But if the source simply replicating the event to several channels,
maintaining a bunch of identical channels on the same host may not be an
optimized solution. So I want to try the proposed fan out sink.

Yongkun

On 12/07/31 21:43, "Brock Noland" <br...@cloudera.com> wrote:

>I would create a JIRA for this. FWIW, many people run multiple
>channels per host so I don't necessarily agree with this:
>
>"But in our case, the fan out is replicating in most cases. If using
>the current "Replicating to Channels" configuration, we will get
>several identical channels on the same host, which may consume a large
>amount resources (memory, disk, etc.).

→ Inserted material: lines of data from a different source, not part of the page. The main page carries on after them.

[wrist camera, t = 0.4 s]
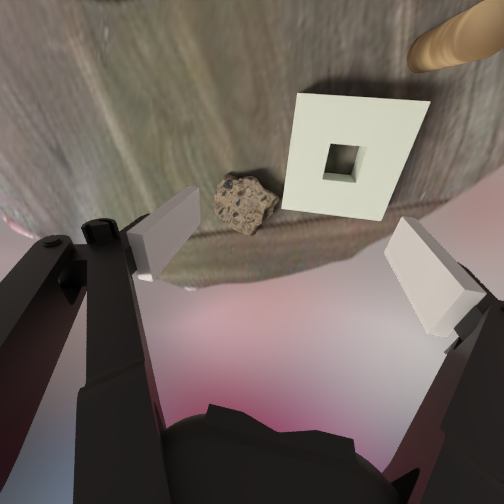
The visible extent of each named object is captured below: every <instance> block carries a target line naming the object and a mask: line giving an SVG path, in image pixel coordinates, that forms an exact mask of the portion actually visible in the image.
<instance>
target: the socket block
mask: <svg viewBox="0 0 504 504" xmlns="http://www.w3.org/2000/svg"><path fill="white" fill-rule="evenodd" d="M429 105H430V101H415V100H400V99H384V98H369V97H353V96H338V95H323V94H307V93H297V100H296V107H295V114H294V121H293V129H292V136H291V143H290V150H289V157H288V165H287V172H286V179H285V186H284V193H283V201H282V208H281V209H288V210H296V211H304V212H312V213H320V214H328V215H336V216H344V217H352V218H360V219H368V220H376V221H381V220H382V218H383V215H384V213H385V210H386V208H387V206H388V203H389V201H390V198H391V196H392V194H393V191H394V189H395V186H396V184H397V182H398V179H399V177H400V174H401V172H402V170H403V167H404V165H405V162H406V160H407V158H408V155H409V153H410V150H411V148H412V146H413V143H414V141H415V138H416V136H417V134H418V131H419V129H420V126H421V124H422V122H423V119H424V117H425V114H426V112H427V110H428V107H429ZM330 143H331V144H342V145H353V146H359V150H358V153H357V156H356V160H355V163H354V166H353V170H352V173H351V175H346V174H336V173H326V172H324V169H325V165H326V160H327V156H328V152H329V147H330Z"/></svg>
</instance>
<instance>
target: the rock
mask: <svg viewBox="0 0 504 504" xmlns="http://www.w3.org/2000/svg"><path fill="white" fill-rule="evenodd" d="M279 200H280V199H279V197H278V196H277V195H276V194H275V193H273V192H271V191H269V190H267V189H265V188H263V187H262V186H261V185H260V183H259V182H258V180H257V179H256V178H254V177H253V176H245V177H241V178H237V177H234V176H232V175H230V174H226V175H225V176H224V178H223V180H222V182H221V183H219V184H218V185H217V190H216V193H215V196H214V210H215V212H216V214H217V216H218V217H219V218H220V219H221V220H222V221H223V222H224V223H226V224H227V225H229V226H230V227H231V228H232V229H234V230H235V231H238V232H241V233H244V234H245V235H247V236H253V235H254V234H255V233H256V231H257V227H258V226H259V225H260V224H262V223H263V222H264V221H265V220H267V219H269V217H270V216H271V215H272V214H273V208H274V206H275V205H276V204H277V203H278V202H279Z"/></svg>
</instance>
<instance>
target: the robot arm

The performance may possibly
>drop."
>
>Brock
>
>On Tue, Jul 31, 2012 at 5:09 AM, Wang, Yongkun | Yongkun | BDD
><yo...@mail.rakuten.com> wrote:
>> Any suggestions on this proposal? It won't break current design.
>>
>> Regards,
>> Yongkun Wang
>>
>> From: <Wang>, "Wang, Yongkun | Yongkun | BDD"
>><yo...@mail.rakuten.com>>
>> Reply-To: "user@flume.apache.org<ma...@flume.apache.org>"
>><us...@flume.apache.org>>
>> Date: 2012年7月25日水曜日 19:32
>> To: "dev@flume.apache.org<ma...@flume.apache.org>"
>><de...@flume.apache.org>>
>> Cc: "user@flume.apache.org<ma...@flume.apache.org>"
>><us...@flume.apache.org>>
>> Subject: Transactional Multiplex (fan out) Sink
>>
>> Hi,
>>
>> In our system, we need to fan out the aggregated flow to several
>>destinations. Usually the flow to each destination is identical.
>>
>> There is a nice feature of NG, the "multiplexing flow", which can
>>satisfy our requirements. It is implemented by using separated channels,
>>which is easy to do transaction control.
>>
>> But in our case, the fan out is replicating in most cases. If using the
>>current "Replicating to Channels" configuration, we will get several
>>identical channels on the same host, which may consume a large amount
>>resources (memory, disk, etc.). The performance may possibly drop. And
>>the events to each destination may not be synchronized.
>>
>> I read NG source, I think I could move the multiplex from Channel to
>>Sink, that is, using single Channel, fan out to different Sinks, which
>>may solve the problems (resource usage, performance, event
>>synchronization) of multiple Channels.
>>
>> I see that there are "LoadBalancingSinkProcessor" and "SinkSelector"
>>classes, but they cannot be used to achieve the target of replicating
>>events from one Channel to different Sinks.
>>
>> The following is an optional implementation of the Transactional
>>Multiplex (or fan out) Sink:
>>
>>   1.  Add a Transactional Multiplex Sink Processor, which will group
>>the operations of all fan out Sinks into one transaction, and use a
>>certain policy to commit the transaction.
>>   2.  Add MultiplexSink, which simply processes the Events and report
>>status, no transaction.
>>   3.  Add "peek()" and "remove()" to Channel and Transaction.
>>
>> The policy of committing a transaction can be defined as follow
>>(suppose we have N Sinks) :
>>
>>   1.  When M(0=<M<=N) Sinks succeed;
>>   2.  When specified M(0<M<=N) Sinks (important sinks) succeed.
>>
>> A selector can also be used by Transactional Multiplex Sink Processor
>>to filter the events for some Sinks (Optional).
>>
>> And this can be combined with the existing Multiplex Channel Flow:
>>Multiplex events into different Channels, each Channel can replicate to
>>different Sinks.
>>
>> Would like to hear your suggestions firstly.
>> If it is reasonable, I will create a ticket in JIRA and provide the
>>patch for review.
>>
>> Cheers,
>> Yongkun Wang (Kun)
>
>
>
>-- 
>Apache MRUnit - Unit testing MapReduce -
>http://incubator.apache.org/mrunit/



Re: Transactional Multiplex (fan out) Sink

Posted by "Wang, Yongkun | Yongkun | BDD" <yo...@mail.rakuten.com>.
Hi Brock, 

Thanks for commenting on this post.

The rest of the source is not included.